RECORDS TO USE:

**********

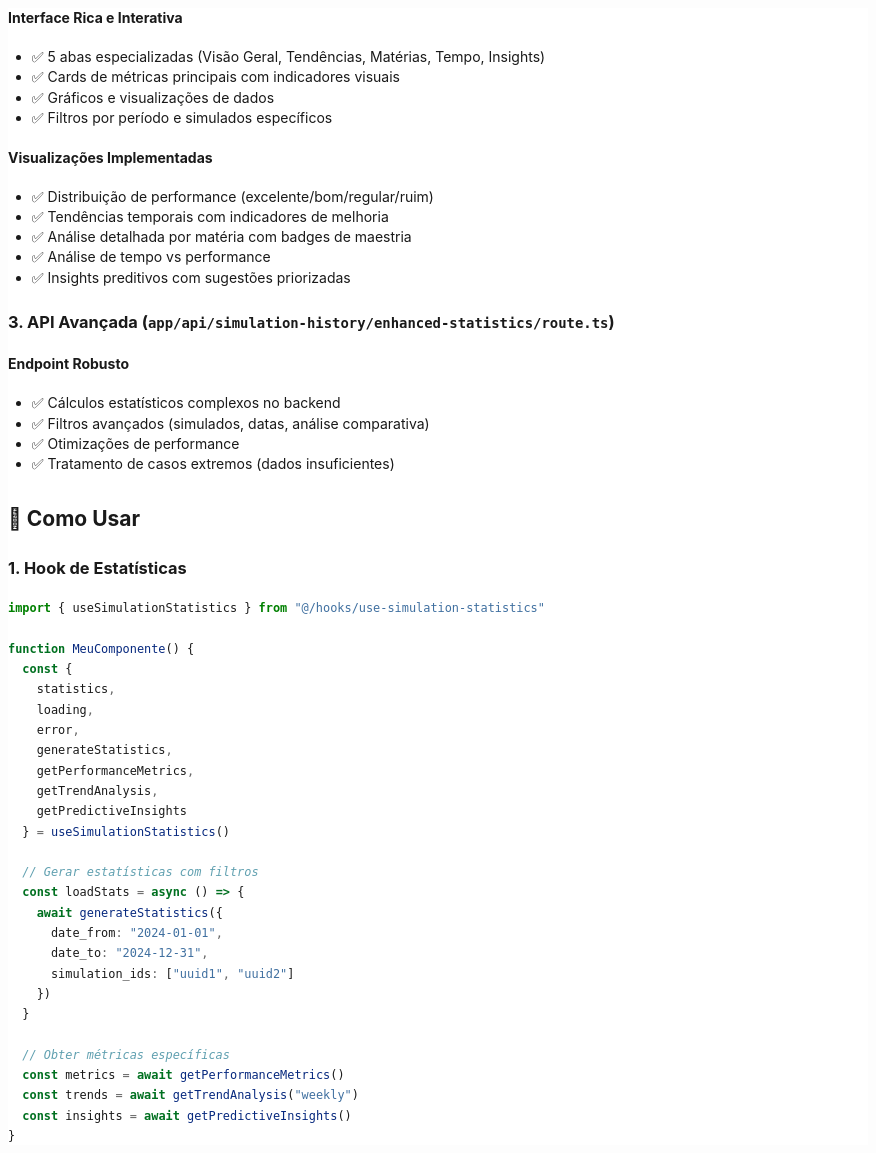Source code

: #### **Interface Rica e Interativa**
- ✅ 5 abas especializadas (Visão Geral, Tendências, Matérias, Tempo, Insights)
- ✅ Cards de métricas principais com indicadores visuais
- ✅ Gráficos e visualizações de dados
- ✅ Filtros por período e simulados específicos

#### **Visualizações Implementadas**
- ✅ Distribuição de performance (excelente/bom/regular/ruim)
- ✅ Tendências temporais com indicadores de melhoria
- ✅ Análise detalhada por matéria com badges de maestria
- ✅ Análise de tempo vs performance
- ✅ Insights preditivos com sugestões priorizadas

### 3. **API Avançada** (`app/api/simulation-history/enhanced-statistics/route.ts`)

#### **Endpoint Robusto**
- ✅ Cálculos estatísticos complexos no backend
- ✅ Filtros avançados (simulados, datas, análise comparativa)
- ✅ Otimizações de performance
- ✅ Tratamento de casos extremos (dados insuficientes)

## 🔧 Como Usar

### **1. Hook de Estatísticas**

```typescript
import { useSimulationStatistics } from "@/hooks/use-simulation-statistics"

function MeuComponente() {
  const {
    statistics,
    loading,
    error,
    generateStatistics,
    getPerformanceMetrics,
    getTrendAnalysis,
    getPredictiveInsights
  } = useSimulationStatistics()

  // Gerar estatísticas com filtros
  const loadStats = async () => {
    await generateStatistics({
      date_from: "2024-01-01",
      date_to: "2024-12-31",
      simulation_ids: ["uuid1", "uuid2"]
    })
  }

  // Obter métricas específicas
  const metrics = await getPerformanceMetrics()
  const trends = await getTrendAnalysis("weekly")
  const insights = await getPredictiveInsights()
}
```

**********

GOAL OF THE EXERCISE:
From the line holding "- ✅ Cálculos" to the last line of the entries above, restate each line exactly; include both ends and omit everything else.

RESPONSE TO THIS TASK:
- ✅ Cálculos estatísticos complexos no backend
- ✅ Filtros avançados (simulados, datas, análise comparativa)
- ✅ Otimizações de performance
- ✅ Tratamento de casos extremos (dados insuficientes)

## 🔧 Como Usar

### **1. Hook de Estatísticas**

```typescript
import { useSimulationStatistics } from "@/hooks/use-simulation-statistics"

function MeuComponente() {
  const {
    statistics,
    loading,
    error,
    generateStatistics,
    getPerformanceMetrics,
    getTrendAnalysis,
    getPredictiveInsights
  } = useSimulationStatistics()

  // Gerar estatísticas com filtros
  const loadStats = async () => {
    await generateStatistics({
      date_from: "2024-01-01",
      date_to: "2024-12-31",
      simulation_ids: ["uuid1", "uuid2"]
    })
  }

  // Obter métricas específicas
  const metrics = await getPerformanceMetrics()
  const trends = await getTrendAnalysis("weekly")
  const insights = await getPredictiveInsights()
}
```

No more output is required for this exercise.